- **GIVEN TASK**
Extract these lines word for word, beginning at the line that contains "pose: elev=94.2 azim=259.2" and stopping after the line that contains "Dot at: (173, 344)", with both of those lines included. Leave the pictures out of your answer.

- **DATASET ENTRIES**

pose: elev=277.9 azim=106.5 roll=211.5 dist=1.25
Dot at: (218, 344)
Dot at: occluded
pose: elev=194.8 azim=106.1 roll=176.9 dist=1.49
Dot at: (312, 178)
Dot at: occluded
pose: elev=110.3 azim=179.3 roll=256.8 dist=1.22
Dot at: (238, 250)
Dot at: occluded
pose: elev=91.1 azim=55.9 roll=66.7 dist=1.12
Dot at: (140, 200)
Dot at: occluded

--

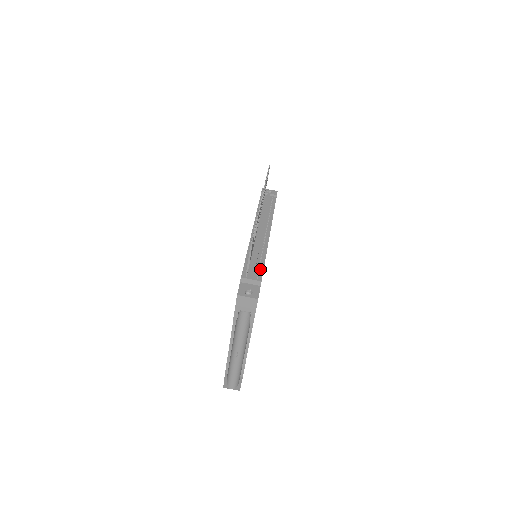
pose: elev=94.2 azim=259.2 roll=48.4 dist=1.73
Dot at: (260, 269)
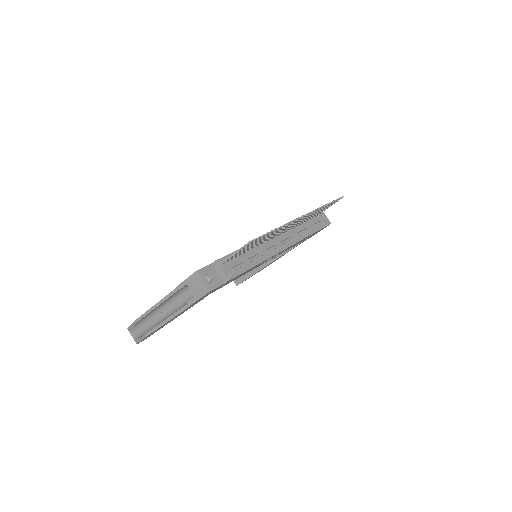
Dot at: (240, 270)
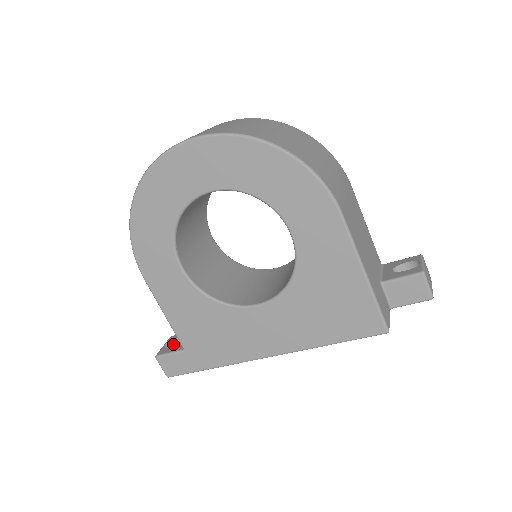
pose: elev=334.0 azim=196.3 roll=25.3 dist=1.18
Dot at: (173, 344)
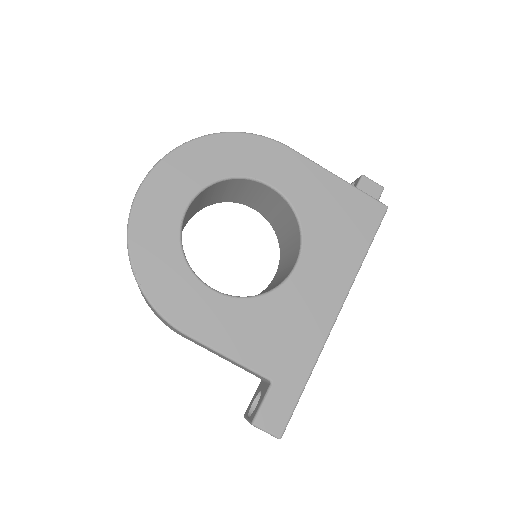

- **SOLUTION FOR THIS EXERCISE**
pose: elev=94.2 azim=259.2 roll=48.4 dist=1.73
Dot at: (260, 269)
Dot at: (240, 270)
pose: elev=334.0 azim=196.3 roll=25.3 dist=1.18
Dot at: (173, 344)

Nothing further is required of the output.